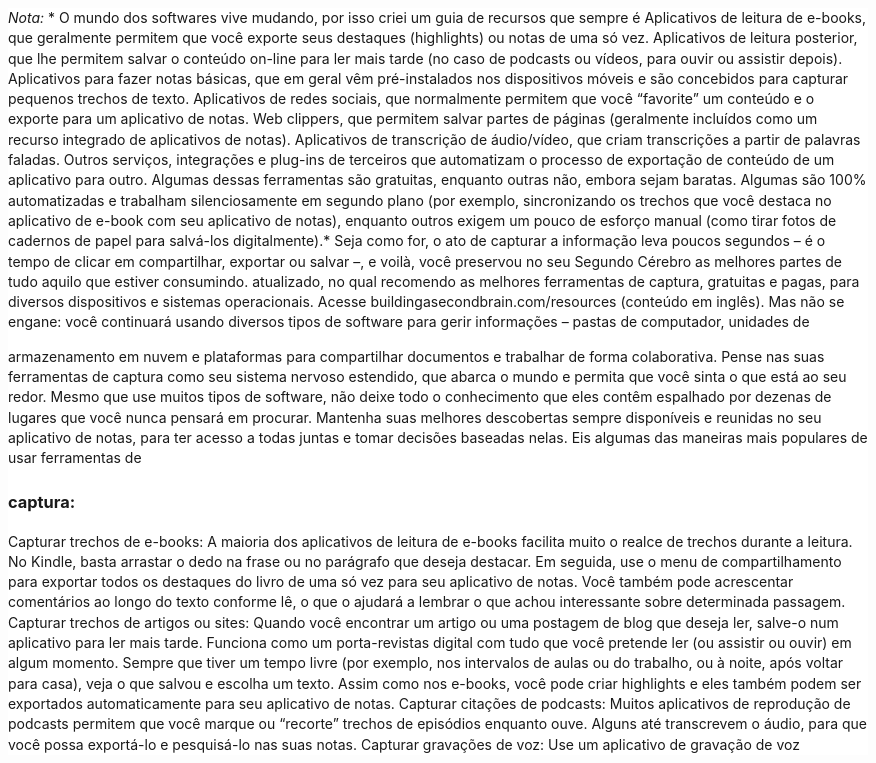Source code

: _Nota:_ * O mundo dos softwares vive mudando, por isso criei um guia de recursos que sempre é
Aplicativos de leitura de e-books, que geralmente permitem que você exporte seus destaques (highlights) ou notas de uma só vez. Aplicativos de leitura posterior, que lhe permitem salvar o conteúdo on-line para ler mais tarde (no caso de podcasts ou vídeos, para ouvir ou assistir depois). Aplicativos para fazer notas básicas, que em geral vêm pré-instalados nos dispositivos móveis e são concebidos para capturar pequenos trechos de texto. Aplicativos de redes sociais, que normalmente permitem que você “favorite” um conteúdo e o exporte para um aplicativo de notas. Web clippers, que permitem salvar partes de páginas (geralmente incluídos como um recurso integrado de aplicativos de notas). Aplicativos de transcrição de áudio/vídeo, que criam transcrições a partir de palavras faladas. Outros serviços, integrações e plug-ins de terceiros que automatizam o processo de exportação de conteúdo de um aplicativo para outro. Algumas dessas ferramentas são gratuitas, enquanto outras não, embora sejam baratas. Algumas são 100% automatizadas e trabalham silenciosamente em segundo plano (por exemplo, sincronizando os trechos que você destaca no aplicativo de e-book com seu aplicativo de notas), enquanto outros exigem um pouco de esforço manual (como tirar fotos de cadernos de papel para salvá-los digitalmente).* Seja como for, o ato de capturar a informação leva poucos segundos – é o tempo de clicar em compartilhar, exportar ou salvar –, e voilà, você preservou no seu Segundo Cérebro as melhores partes de tudo aquilo que estiver consumindo. atualizado, no qual recomendo as melhores ferramentas de captura, gratuitas e pagas, para diversos dispositivos e sistemas operacionais. Acesse buildingasecondbrain.com/resources (conteúdo em inglês). Mas não se engane: você continuará usando diversos tipos de software para gerir informações – pastas de computador, unidades de

armazenamento em nuvem e plataformas para compartilhar documentos e trabalhar de forma colaborativa. Pense nas suas ferramentas de captura como seu sistema nervoso estendido, que abarca o mundo e permita que você sinta o que está ao seu redor. Mesmo que use muitos tipos de software, não deixe todo o conhecimento que eles contêm espalhado por dezenas de lugares que você nunca pensará em procurar. Mantenha suas melhores descobertas sempre disponíveis e reunidas no seu aplicativo de notas, para ter acesso a todas juntas e tomar decisões baseadas nelas. Eis algumas das maneiras mais populares de usar ferramentas de

### captura:
Capturar trechos de e-books: A maioria dos aplicativos de leitura de e-books facilita muito o realce de trechos durante a leitura. No Kindle, basta arrastar o dedo na frase ou no parágrafo que deseja destacar. Em seguida, use o menu de compartilhamento para exportar todos os destaques do livro de uma só vez para seu aplicativo de notas. Você também pode acrescentar comentários ao longo do texto conforme lê, o que o ajudará a lembrar o que achou interessante sobre determinada passagem. Capturar trechos de artigos ou sites: Quando você encontrar um artigo ou uma postagem de blog que deseja ler, salve-o num aplicativo para ler mais tarde. Funciona como um porta-revistas digital com tudo que você pretende ler (ou assistir ou ouvir) em algum momento. Sempre que tiver um tempo livre (por exemplo, nos intervalos de aulas ou do trabalho, ou à noite, após voltar para casa), veja o que salvou e escolha um texto. Assim como nos e-books, você pode criar highlights e eles também podem ser exportados automaticamente para seu aplicativo de notas. Capturar citações de podcasts: Muitos aplicativos de reprodução de podcasts permitem que você marque ou “recorte” trechos de episódios enquanto ouve. Alguns até transcrevem o áudio, para que você possa exportá-lo e pesquisá-lo nas suas notas. Capturar gravações de voz: Use um aplicativo de gravação de voz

Problem to solve:
Return all of the data exactly as written, and drop the pictures.

Solution:
Source code

: _Nota:_ * O mundo dos softwares vive mudando, por isso criei um guia de recursos que sempre é
Aplicativos de leitura de e-books, que geralmente permitem que você exporte seus destaques (highlights) ou notas de uma só vez. Aplicativos de leitura posterior, que lhe permitem salvar o conteúdo on-line para ler mais tarde (no caso de podcasts ou vídeos, para ouvir ou assistir depois). Aplicativos para fazer notas básicas, que em geral vêm pré-instalados nos dispositivos móveis e são concebidos para capturar pequenos trechos de texto. Aplicativos de redes sociais, que normalmente permitem que você “favorite” um conteúdo e o exporte para um aplicativo de notas. Web clippers, que permitem salvar partes de páginas (geralmente incluídos como um recurso integrado de aplicativos de notas). Aplicativos de transcrição de áudio/vídeo, que criam transcrições a partir de palavras faladas. Outros serviços, integrações e plug-ins de terceiros que automatizam o processo de exportação de conteúdo de um aplicativo para outro. Algumas dessas ferramentas são gratuitas, enquanto outras não, embora sejam baratas. Algumas são 100% automatizadas e trabalham silenciosamente em segundo plano (por exemplo, sincronizando os trechos que você destaca no aplicativo de e-book com seu aplicativo de notas), enquanto outros exigem um pouco de esforço manual (como tirar fotos de cadernos de papel para salvá-los digitalmente).* Seja como for, o ato de capturar a informação leva poucos segundos – é o tempo de clicar em compartilhar, exportar ou salvar –, e voilà, você preservou no seu Segundo Cérebro as melhores partes de tudo aquilo que estiver consumindo. atualizado, no qual recomendo as melhores ferramentas de captura, gratuitas e pagas, para diversos dispositivos e sistemas operacionais. Acesse buildingasecondbrain.com/resources (conteúdo em inglês). Mas não se engane: você continuará usando diversos tipos de software para gerir informações – pastas de computador, unidades de

armazenamento em nuvem e plataformas para compartilhar documentos e trabalhar de forma colaborativa. Pense nas suas ferramentas de captura como seu sistema nervoso estendido, que abarca o mundo e permita que você sinta o que está ao seu redor. Mesmo que use muitos tipos de software, não deixe todo o conhecimento que eles contêm espalhado por dezenas de lugares que você nunca pensará em procurar. Mantenha suas melhores descobertas sempre disponíveis e reunidas no seu aplicativo de notas, para ter acesso a todas juntas e tomar decisões baseadas nelas. Eis algumas das maneiras mais populares de usar ferramentas de

### captura:
Capturar trechos de e-books: A maioria dos aplicativos de leitura de e-books facilita muito o realce de trechos durante a leitura. No Kindle, basta arrastar o dedo na frase ou no parágrafo que deseja destacar. Em seguida, use o menu de compartilhamento para exportar todos os destaques do livro de uma só vez para seu aplicativo de notas. Você também pode acrescentar comentários ao longo do texto conforme lê, o que o ajudará a lembrar o que achou interessante sobre determinada passagem. Capturar trechos de artigos ou sites: Quando você encontrar um artigo ou uma postagem de blog que deseja ler, salve-o num aplicativo para ler mais tarde. Funciona como um porta-revistas digital com tudo que você pretende ler (ou assistir ou ouvir) em algum momento. Sempre que tiver um tempo livre (por exemplo, nos intervalos de aulas ou do trabalho, ou à noite, após voltar para casa), veja o que salvou e escolha um texto. Assim como nos e-books, você pode criar highlights e eles também podem ser exportados automaticamente para seu aplicativo de notas. Capturar citações de podcasts: Muitos aplicativos de reprodução de podcasts permitem que você marque ou “recorte” trechos de episódios enquanto ouve. Alguns até transcrevem o áudio, para que você possa exportá-lo e pesquisá-lo nas suas notas. Capturar gravações de voz: Use um aplicativo de gravação de voz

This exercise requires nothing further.